■ WHAT THE EXERCISE ASKS
In the material below, repeat every line from the one containing "Carbis Bay New Year’s Eve Party" through the one containing "(1R,2R)-cyclohexane-1,2-diyldimet", keeping both of those lines and leaving out the pictures.

■ GIVEN RECORDS
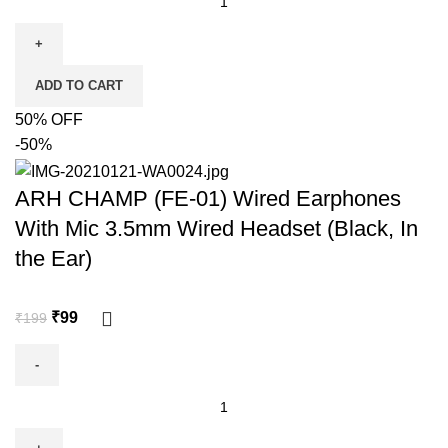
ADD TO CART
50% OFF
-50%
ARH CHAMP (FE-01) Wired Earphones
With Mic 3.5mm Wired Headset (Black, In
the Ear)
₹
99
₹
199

* * *

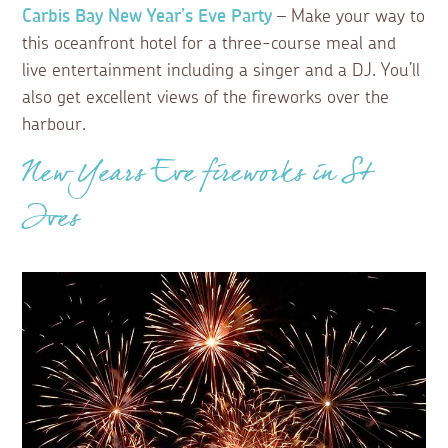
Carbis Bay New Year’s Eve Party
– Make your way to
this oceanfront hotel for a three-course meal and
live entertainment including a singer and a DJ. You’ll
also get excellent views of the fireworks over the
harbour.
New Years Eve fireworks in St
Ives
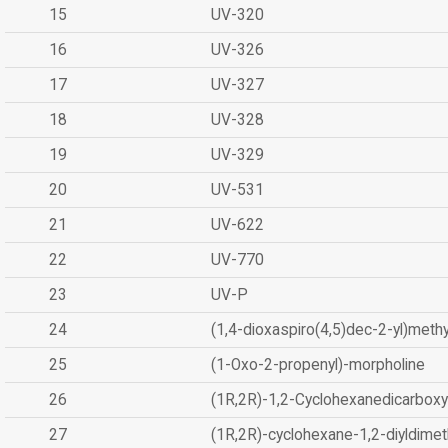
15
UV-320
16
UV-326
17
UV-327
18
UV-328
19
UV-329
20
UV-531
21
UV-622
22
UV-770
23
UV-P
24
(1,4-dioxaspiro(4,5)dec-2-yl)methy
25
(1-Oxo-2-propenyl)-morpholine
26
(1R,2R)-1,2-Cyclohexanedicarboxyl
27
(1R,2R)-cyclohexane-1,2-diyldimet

■ RESPONSE TO THIS EXERCISE
Carbis Bay New Year’s Eve Party
– Make your way to
this oceanfront hotel for a three-course meal and
live entertainment including a singer and a DJ. You’ll
also get excellent views of the fireworks over the
harbour.
New Years Eve fireworks in St
Ives
15
UV-320
16
UV-326
17
UV-327
18
UV-328
19
UV-329
20
UV-531
21
UV-622
22
UV-770
23
UV-P
24
(1,4-dioxaspiro(4,5)dec-2-yl)methy
25
(1-Oxo-2-propenyl)-morpholine
26
(1R,2R)-1,2-Cyclohexanedicarboxyl
27
(1R,2R)-cyclohexane-1,2-diyldimet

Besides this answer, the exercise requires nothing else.